When people put negative reviews on Google or Yelp or other internet review services, or even go on Facebook rants about people or businesses, is that defamation? What is defamation? Can you get sued for publishing your negative opinion about a business or a person? Bear in mind that ‘publishing,’ in the legal world, simply means ‘making public.’
Generally, you can’t. “Words that are mere name calling or found to be rhetorical hyperbole or employed only in a loose, figurative sense have been deemed nonactionable.” Pease v. Int’l Union of Operating Engineers Local 150, et al, 208 Ill.App.3d 863 (1991). You are allowed to have an opinion. You are allowed to think someone is a jerk, think the food in a restaurant is bad, think the customer service agent is rude, the hotel room unclean, or anything that is subjective.
Where you can get in trouble is when facts are involved. Verifiable, provable facts are the problem. If you claim that you called ten times and no one called you back, when in fact you called twice, and someone did call you back, only your voice mail was full, that’s a lie, and that’s a problem. The First Amendment protects your ability to speak – it doesn’t protect your ability to lie. You can express whatever opinion you happen to have; you can’t lie about other people or their businesses. “If it is plain that the speaker is expressing a subjective view, an interpretation, a theory, conjecture or surmise, rather than claiming to be in possession of objectively verifiable facts, the statement is not actionable.”
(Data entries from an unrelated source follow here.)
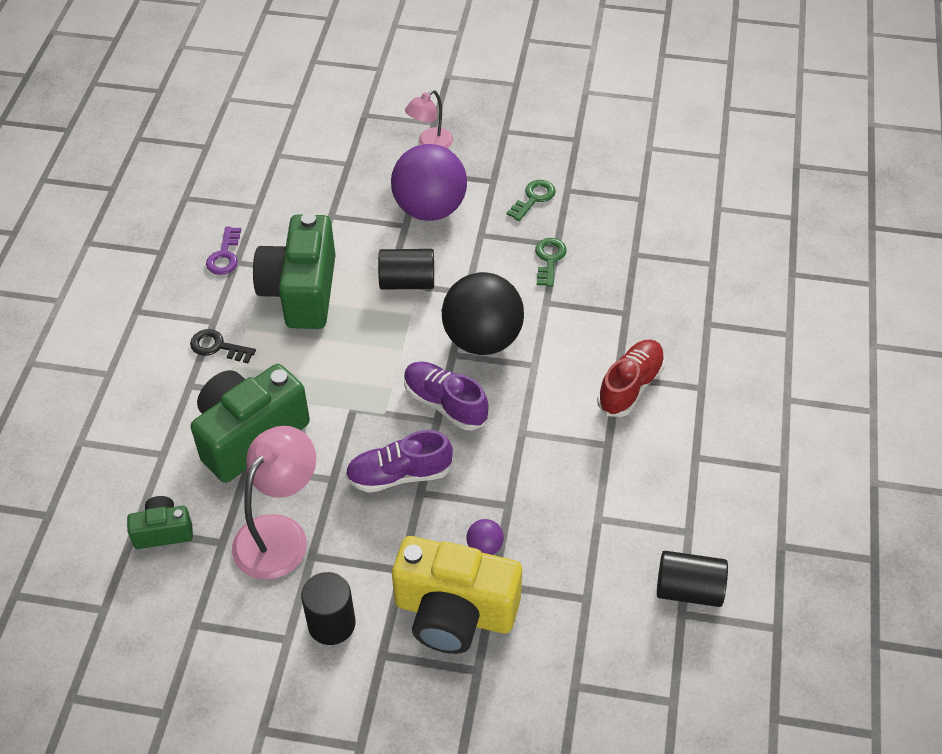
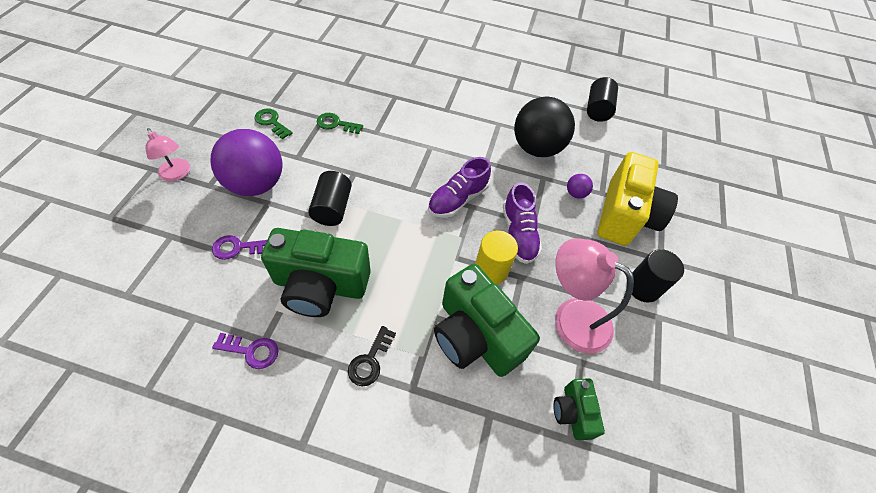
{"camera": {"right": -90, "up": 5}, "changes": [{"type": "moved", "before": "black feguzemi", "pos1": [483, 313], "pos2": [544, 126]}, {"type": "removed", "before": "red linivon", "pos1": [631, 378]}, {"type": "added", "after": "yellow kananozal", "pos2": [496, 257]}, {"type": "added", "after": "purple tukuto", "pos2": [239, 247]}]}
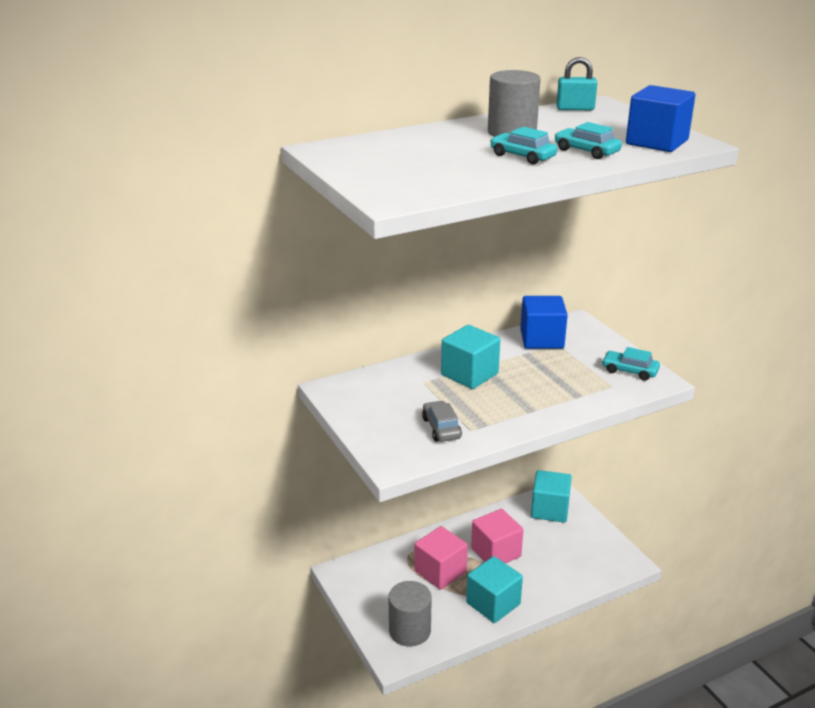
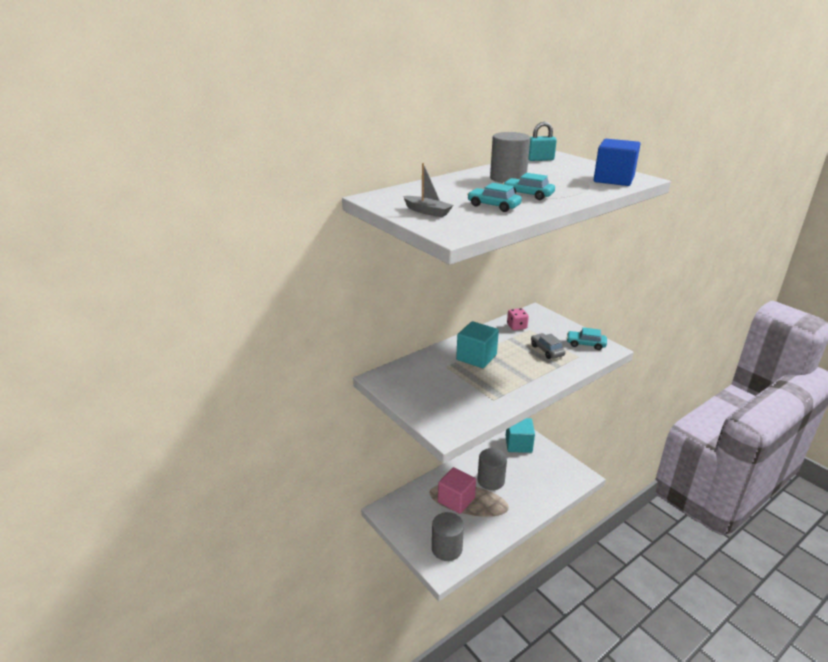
{"camera": {"right": -10, "up": 0}, "changes": [{"type": "moved", "before": "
I’ll give you an example that happened to me in real life once, with some of the details changed to protect the identity of the parties involved. I do a lot of things that involve public opinion. I did one particular thing that made a lot of people mad. (Ok, I’ve done a lot of things that made a lot of people mad, but I’m only talking about one particular thing.) One man, the opposing party in a divorce case, took it upon himself to call me a number of unkind names on social media. I didn’t say or do anything, because he was absolutely entitled to hold whatever unkind opinion he had about me and tell that opinion to whomever he wanted. It didn’t make me happy, but it was his right.
Then he took it a step further. He started telling people that I had said something ugly about him that I had not said. Not only that, but he said that I said the ugly thing at a place I had never been, so it was verifiably untrue. It was at that point that what he was saying shifted from his opinion to him spreading lies about me that damaged my professional reputation. I sent word through his attorney that he could hold whatever opinion he wanted but he was to cease and desist lying about me or face legal consequences. The lies immediately stopped, thank goodness, and I didn’t have to take it further.
So, the rule of thumb about avoiding a defamation lawsuit is much like the rest of everything in life. Stick to the truth and you don’t have to worry about what you say. And, if you don’t have something nice to say, don’t say anything at all.
Nothing in this article should be construed as legal advice. It is being offered for informational purposes only.